From the Research
IgA vasculitis, also known as Henoch-Schönlein purpura, is a systemic, immune complex-mediated, small-vessel leukocytoclastic vasculitis characterized by nonthrombocytopenic palpable purpura, arthritis, and abdominal pain, with a high spontaneous resolution rate in both children and adults. This condition primarily affects children between ages 2-10 but can also occur in adults, with the disease typically causing a distinctive purplish rash on the lower extremities and buttocks, along with joint pain, abdominal pain, and sometimes kidney involvement 1. The diagnosis is usually made clinically based on the characteristic rash and other symptoms, with diagnostic testing required only to exclude other etiologies of purpura, to identify renal involvement, and, if indicated, to determine its extent with biopsy.
Key Characteristics and Management
- The condition results from IgA immune complexes depositing in small vessel walls, triggering inflammation.
- Most cases resolve on their own within a few weeks without specific treatment, though supportive care with pain relievers like acetaminophen or ibuprofen is often recommended for symptom management.

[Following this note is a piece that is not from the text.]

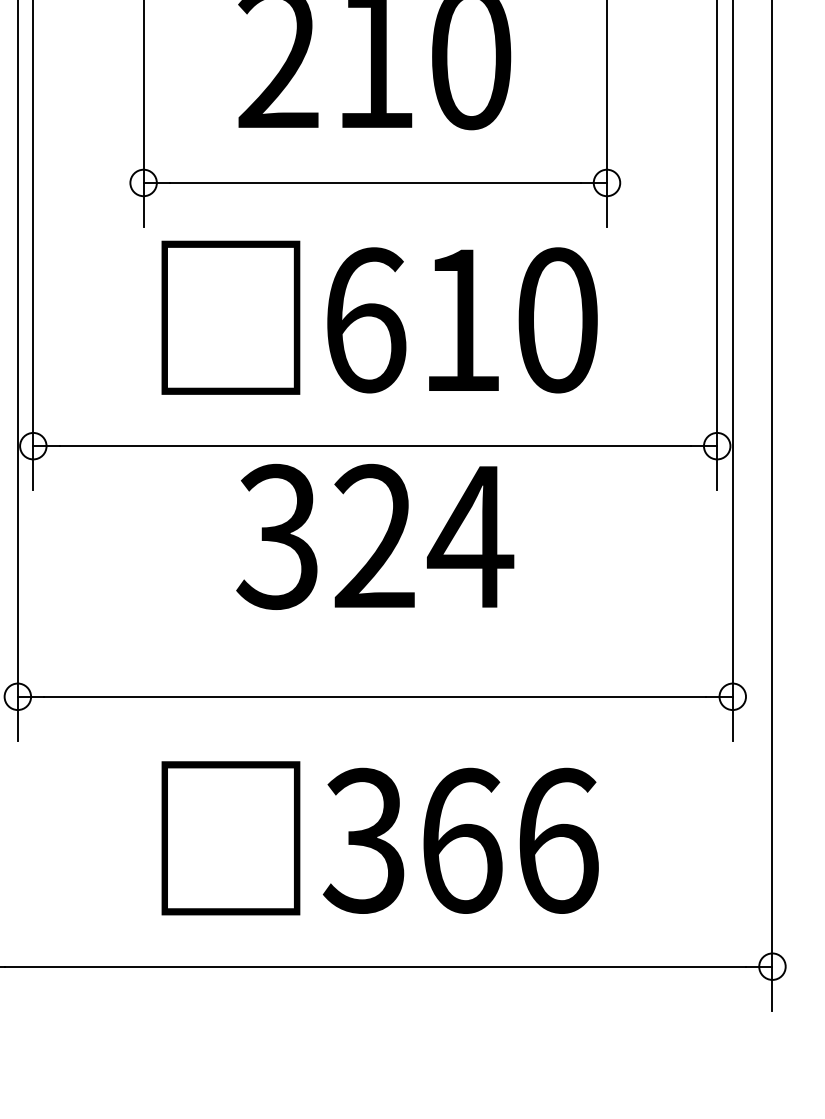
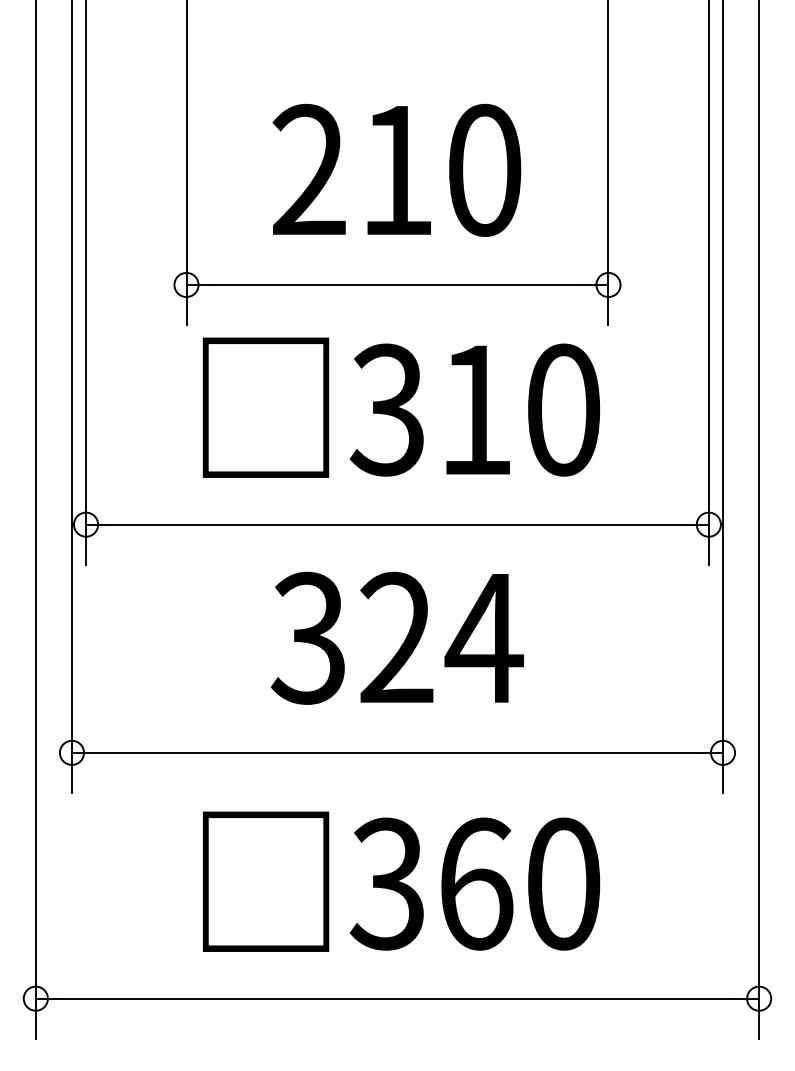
text: (364, 319) -> (387, 409), 610 -> 310
text: (374, 536) -> (396, 637), moved
text: (558, 840) -> (564, 883), 366 -> 360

- In more severe cases, especially those with significant kidney involvement, glucocorticoids are the first-line therapy, especially in adults with severe manifestations 2.
- Other treatments such as colchicine, dapsone, and methotrexate can be useful for controlling minor manifestations, while immunomodulatory agents like cyclosporine A, tacrolimus, and mycophenolate mofetil have shown favorable results as glucocorticoid-sparing agents.
- Rituximab has demonstrated efficacy in reducing relapse frequency, lowering the cumulative glucocorticoid burden, and achieving long-term remission of the disease in children and adults with IgAV 2.
Prognosis and Follow-Up
- While most patients recover completely, about 1-5% may develop long-term kidney problems, making follow-up urinalysis important to monitor for persistent protein or blood in the urine.
- The long-term prognosis depends on the extent of renal involvement, with factors associated with long-term end-stage renal disease (ESRD) including baseline renal function impairment and baseline proteinuria >1 or 1.5 g/day, and on renal biopsy degree of interstitial fibrosis, sclerotic glomeruli, and fibrinoid necrosis 3.
- Six months of follow-up is prudent to assess for disease relapse or remission 1.